When the Lacedæmonians had heard the charges brought by the allies against the Athenians, and their rejoinder, they ordered everybody but themselves to withdraw, and deliberated alone. The majority were agreed that there was now a clear case against the Athenians, and that they must fight at once.[25]
FOOTNOTES:
[18] Jowett says Thucydides "stands absolutely alone among historians, not only of Hellas, but of the world, in his impartiality and love of truth." Macaulay's enthusiasm for him is well known. Mahaffy says his work was intended to be a military history, compiled from original documents and from personal observations made by himself and other eye-witnesses. "There can not be the smallest doubt," adds Mahaffy, "that, in the hands of Thucydides, the art of writing history made an extraordinary stride and attained a perfection which no subsequent Hellenic, and few modern writers have attained." He is praised for the "lofty dignity" which he imparts to every subject. His temper is so solemn and severe as to be "strangely un-Attic." Among his great and enduring merits is the fact that he has "taught us to know more of Greek interpolitical life than all other Greek writers put together." No historian has been greater than he, not only in dignity of language, but in calmness of judgment, in intellectual force, and in breadth and acuteness of observation.

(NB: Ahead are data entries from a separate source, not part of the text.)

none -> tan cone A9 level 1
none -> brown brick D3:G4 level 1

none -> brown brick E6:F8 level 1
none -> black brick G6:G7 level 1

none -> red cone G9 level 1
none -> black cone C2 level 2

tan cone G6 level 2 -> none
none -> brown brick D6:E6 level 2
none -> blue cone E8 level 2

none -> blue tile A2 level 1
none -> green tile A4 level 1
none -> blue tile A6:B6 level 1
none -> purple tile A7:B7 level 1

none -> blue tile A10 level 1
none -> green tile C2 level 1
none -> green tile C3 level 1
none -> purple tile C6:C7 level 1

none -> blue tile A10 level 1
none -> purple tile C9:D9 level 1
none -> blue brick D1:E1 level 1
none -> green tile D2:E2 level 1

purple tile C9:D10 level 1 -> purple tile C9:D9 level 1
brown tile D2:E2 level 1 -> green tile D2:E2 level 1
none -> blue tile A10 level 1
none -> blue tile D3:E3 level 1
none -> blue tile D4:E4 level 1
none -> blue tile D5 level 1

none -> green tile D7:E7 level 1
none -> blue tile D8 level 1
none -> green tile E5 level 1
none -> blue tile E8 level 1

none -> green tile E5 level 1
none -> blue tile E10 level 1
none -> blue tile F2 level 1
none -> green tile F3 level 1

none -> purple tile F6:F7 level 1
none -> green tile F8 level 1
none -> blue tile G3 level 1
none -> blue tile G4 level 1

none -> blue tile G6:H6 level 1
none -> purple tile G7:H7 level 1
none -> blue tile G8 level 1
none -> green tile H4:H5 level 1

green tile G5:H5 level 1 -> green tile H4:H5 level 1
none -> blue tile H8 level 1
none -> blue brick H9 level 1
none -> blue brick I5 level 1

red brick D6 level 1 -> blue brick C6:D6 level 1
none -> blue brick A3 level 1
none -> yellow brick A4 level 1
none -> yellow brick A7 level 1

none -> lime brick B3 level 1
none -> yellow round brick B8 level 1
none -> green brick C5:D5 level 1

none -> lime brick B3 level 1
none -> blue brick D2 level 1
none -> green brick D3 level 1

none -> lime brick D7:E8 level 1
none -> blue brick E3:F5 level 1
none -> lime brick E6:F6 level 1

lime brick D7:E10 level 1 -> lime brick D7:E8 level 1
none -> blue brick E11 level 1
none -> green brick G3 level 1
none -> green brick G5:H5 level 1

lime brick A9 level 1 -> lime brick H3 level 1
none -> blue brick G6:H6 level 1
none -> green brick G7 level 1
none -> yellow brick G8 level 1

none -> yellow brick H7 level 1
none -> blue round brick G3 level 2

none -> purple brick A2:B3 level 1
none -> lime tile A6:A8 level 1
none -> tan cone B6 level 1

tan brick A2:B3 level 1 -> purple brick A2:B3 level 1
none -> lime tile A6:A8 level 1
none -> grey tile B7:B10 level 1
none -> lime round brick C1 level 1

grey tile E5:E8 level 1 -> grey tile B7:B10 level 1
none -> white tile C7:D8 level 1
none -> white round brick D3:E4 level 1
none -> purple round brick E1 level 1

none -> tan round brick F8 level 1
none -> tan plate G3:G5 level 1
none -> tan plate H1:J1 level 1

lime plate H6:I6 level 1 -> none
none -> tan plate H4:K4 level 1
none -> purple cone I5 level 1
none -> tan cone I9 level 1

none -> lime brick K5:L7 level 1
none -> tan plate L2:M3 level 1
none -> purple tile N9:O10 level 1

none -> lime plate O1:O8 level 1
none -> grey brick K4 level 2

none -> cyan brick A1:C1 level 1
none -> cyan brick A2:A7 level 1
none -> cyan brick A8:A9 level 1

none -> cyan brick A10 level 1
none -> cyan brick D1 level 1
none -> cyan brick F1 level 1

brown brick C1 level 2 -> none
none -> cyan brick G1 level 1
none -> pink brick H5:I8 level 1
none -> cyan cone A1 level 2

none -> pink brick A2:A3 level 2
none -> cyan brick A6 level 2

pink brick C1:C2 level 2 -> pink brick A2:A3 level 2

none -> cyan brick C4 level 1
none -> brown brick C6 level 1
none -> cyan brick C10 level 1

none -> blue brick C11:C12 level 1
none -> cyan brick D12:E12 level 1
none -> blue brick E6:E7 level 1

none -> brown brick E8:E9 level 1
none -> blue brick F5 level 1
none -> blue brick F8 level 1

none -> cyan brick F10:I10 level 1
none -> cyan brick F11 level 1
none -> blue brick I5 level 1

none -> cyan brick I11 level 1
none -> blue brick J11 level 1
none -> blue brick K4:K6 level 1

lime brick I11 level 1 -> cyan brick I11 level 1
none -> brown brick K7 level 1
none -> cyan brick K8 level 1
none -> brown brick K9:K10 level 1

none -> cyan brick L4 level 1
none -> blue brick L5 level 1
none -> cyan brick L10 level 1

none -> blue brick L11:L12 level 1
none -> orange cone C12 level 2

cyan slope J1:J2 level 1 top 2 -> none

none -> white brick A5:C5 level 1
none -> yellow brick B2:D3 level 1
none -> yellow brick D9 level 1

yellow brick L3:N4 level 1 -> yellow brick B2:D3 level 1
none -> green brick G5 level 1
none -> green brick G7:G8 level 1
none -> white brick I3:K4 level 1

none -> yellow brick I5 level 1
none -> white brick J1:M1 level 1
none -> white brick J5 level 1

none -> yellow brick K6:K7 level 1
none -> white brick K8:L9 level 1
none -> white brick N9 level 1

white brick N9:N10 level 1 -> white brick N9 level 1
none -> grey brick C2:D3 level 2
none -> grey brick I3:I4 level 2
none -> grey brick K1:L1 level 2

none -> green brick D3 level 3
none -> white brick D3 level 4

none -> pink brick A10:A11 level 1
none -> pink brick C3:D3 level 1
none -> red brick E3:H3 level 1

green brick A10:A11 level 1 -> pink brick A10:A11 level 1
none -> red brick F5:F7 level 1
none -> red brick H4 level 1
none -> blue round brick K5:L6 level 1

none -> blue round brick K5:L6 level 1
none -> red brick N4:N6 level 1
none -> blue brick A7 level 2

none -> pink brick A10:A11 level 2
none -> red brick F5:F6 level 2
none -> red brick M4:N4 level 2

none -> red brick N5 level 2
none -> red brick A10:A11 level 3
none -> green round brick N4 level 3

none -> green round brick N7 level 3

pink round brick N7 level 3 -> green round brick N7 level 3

[19] From Book I of the "History of the Peloponnesian War." Translated by Benjamin Jowett.
[20] The Peloponnesians were the people of the peninsula which forms the southern part of Greece, and which is now known as Morea. In ancient times this territory was called the Peloponnesus. Its people comprized the inhabitants of several political domains called Achaia, Sicyonia, Corinthia, Argolis, Arcadia, Laconia, Messenia, and Elis. Laconia was otherwise, and quite anciently, known as Lacedæmon, its capital being the city of Sparta.
[21] Potidæa, the modern Pinaka, had revolted from Athens in 432 b.c., but did not capitulate until the end of the second year of the Peloponnesian war. It was a rich and flourishing town, originally Dorian, but colonized later from Corinth. During one of the Eastern invasions of Greece, it fell into Persian hands.
[22] These walls connected Athens with its port, the Piræus, and were each about five miles long. They ran parallel and were separated from each other by about 500 feet of space. This intervening land was used for a carriage road, on either side of which were houses. Thus was formed a continuous walled street from Athens to the sea, so that communication in case of war was made secure.
[23] The battle of Marathon was fought in September, 490. It ended the attempts of Darius to subdue Greece.
[24] The battle of Salamis took place in September, 480, and was fought in waters lying between the Piræus and the island of Salamis. Themistocles commanded the Greeks. The Persian ships were practically annihilated. Byron's lines on this battle, in his poem "The Isles of Greece," will be recalled.